# Polk RC85i in wall speakers any good ?



## mandtra (Aug 30, 2010)

I'm planning on using two pairs of the Polk RC85i in wall speakers for surrounds in my theater room. the main speaker is a 8" driver with an aim able tweeter .They have been marked down to $ 149.00 a pair. I plan on building in wall boxes and lining them with insulation to help as well. I'm not concerned about them matching my other speakers which is Infinity Classia series mains , center , and sub. and my AV-RX is a Onkyo 807 I;m more interested in saving the money , as long as they deliver clean crisp sound (for movies) If you have tried these out , I would like to know what you think

Is there a better choice for $ 150 or so, per PAIR ?

P.S. I need to use in-walls for the space saving in the back of the room, i could buy the matching bookshelf (Classia) for $99 each. but that would take up 12" more of wall space


----------



## drdoan (Aug 30, 2006)

Surrounds are not as critical for speaker matching. However, the better the match, the better the sound experience. Have fun. Dennis


----------



## mandtra (Aug 30, 2010)

i have not been able to find anywhere to demo them. Though I have demo'd the Polk Monitor series and i liked how they sounded just fine.
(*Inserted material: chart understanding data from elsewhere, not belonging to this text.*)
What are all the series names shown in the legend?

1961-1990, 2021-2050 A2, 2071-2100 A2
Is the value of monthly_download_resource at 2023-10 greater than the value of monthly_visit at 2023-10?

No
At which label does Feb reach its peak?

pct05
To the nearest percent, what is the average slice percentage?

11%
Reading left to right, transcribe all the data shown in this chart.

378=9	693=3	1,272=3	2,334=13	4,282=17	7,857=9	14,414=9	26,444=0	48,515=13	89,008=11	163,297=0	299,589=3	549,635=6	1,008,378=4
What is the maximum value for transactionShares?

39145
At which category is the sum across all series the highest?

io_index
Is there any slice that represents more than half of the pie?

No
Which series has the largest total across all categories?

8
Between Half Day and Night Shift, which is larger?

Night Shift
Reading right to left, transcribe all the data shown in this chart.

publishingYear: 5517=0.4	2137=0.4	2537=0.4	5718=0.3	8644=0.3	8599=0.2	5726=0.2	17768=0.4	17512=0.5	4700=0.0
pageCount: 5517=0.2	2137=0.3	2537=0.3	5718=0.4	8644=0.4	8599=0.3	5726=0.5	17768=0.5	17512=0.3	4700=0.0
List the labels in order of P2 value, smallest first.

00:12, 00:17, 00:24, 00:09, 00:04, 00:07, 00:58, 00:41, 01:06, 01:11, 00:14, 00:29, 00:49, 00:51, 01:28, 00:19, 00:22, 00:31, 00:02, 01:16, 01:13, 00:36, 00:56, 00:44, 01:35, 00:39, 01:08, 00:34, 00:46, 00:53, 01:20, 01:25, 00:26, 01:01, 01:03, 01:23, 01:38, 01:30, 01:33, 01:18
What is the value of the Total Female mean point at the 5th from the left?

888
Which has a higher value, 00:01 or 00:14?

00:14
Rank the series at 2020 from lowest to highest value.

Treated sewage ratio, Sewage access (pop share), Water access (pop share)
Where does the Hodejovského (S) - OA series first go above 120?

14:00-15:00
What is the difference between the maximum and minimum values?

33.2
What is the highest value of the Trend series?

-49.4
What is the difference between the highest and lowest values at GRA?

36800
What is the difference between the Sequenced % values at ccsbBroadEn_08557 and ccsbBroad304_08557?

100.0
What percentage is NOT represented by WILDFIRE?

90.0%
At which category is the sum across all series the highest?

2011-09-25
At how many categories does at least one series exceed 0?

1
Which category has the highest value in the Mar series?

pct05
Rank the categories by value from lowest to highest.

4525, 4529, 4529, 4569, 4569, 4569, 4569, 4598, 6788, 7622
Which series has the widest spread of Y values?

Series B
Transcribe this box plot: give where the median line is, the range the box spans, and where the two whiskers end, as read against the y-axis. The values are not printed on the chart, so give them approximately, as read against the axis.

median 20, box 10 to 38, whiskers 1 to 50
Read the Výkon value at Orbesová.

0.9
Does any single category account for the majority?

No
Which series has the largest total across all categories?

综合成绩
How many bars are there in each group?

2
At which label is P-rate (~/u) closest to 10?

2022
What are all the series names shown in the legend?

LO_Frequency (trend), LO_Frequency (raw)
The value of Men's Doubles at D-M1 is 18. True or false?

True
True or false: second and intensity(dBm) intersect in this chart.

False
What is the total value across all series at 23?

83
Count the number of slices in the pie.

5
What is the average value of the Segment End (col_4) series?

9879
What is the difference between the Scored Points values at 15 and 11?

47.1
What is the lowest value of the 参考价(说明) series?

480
But I have no experience with in-walls . 

Anyone else?


----------



## bambino (Feb 21, 2010)

I've got Parasound in-walls in my front room for rear surround duty, honestly i'm not impressed with in-walls i did quite abit of structuring of the inside of the wall to help improve the sound (which it did help) your on the right path by doing back-boxes for them and being that they are for your rear surround setup i don't think you'll be dissapointed by them, now if they were for your front stage i would have a different opinion.:T


----------



## mandtra (Aug 30, 2010)

I cant believe no one on this forum has these Polk speakers


----------



## nholmes1 (Oct 7, 2010)

If you want to make the drive down to Gainesville I know I place that has them installed and setup for demo.

They are decent speakers for sure and at that cost quite a steal, the back box will help tighten up the bass and also help with sound isolation.


----------



## mandtra (Aug 30, 2010)

Gainesville is a little far to drive , but thanks. I was able to recently listen to the Martain logan Helos 20 round in ceiling , and the Polk rc65I , The Logan sounded a little better I guess , but very close to me. What about Speakercraft? I read they have some models that the woofers and tweeters tilt


----------



## lsiberian (Mar 24, 2009)

Yamaha makes some pretty inexpensive surrounds for in wall, but on-wall is probably better. Check out the KEF stuff for ON-Wall surrounds. I use the 2001 series for my surrounds.


----------